*** Block opens ***

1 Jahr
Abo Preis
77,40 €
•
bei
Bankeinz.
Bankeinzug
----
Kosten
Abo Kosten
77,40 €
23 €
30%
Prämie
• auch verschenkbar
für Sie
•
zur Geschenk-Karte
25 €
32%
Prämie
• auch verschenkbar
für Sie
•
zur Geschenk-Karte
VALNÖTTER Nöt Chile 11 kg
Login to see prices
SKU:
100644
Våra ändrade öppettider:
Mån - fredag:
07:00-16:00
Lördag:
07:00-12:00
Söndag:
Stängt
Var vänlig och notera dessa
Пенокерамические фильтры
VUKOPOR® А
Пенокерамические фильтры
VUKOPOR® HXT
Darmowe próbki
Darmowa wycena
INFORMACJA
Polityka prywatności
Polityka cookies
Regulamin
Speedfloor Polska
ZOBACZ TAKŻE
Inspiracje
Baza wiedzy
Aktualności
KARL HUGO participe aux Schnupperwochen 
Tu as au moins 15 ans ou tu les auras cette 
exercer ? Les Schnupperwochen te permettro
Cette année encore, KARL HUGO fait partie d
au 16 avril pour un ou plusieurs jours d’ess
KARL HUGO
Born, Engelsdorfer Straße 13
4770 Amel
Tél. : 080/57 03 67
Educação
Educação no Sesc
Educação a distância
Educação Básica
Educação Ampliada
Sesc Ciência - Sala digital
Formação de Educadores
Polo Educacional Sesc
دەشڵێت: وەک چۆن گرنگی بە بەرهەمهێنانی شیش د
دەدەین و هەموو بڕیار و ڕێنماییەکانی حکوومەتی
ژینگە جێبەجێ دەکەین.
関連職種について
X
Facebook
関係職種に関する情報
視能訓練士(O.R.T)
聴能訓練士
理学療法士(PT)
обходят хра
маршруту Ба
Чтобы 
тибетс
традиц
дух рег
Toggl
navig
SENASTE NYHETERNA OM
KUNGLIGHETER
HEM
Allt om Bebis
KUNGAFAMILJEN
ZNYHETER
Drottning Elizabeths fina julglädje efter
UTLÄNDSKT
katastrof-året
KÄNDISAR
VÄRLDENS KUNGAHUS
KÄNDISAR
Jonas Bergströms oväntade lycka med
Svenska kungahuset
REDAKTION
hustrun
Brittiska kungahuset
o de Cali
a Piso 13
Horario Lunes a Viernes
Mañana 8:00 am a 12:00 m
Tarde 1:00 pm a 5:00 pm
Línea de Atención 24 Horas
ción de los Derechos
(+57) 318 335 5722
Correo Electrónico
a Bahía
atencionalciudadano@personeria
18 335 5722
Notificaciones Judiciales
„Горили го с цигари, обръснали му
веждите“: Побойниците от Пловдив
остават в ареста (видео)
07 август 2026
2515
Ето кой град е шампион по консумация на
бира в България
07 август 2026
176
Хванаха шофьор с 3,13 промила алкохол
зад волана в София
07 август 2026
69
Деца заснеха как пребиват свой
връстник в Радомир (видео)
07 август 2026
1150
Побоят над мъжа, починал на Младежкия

*** Block closes ***

What you should do:
Show each of the lines above that contains the word "Polityka".

Result:
Polityka prywatności
Polityka cookies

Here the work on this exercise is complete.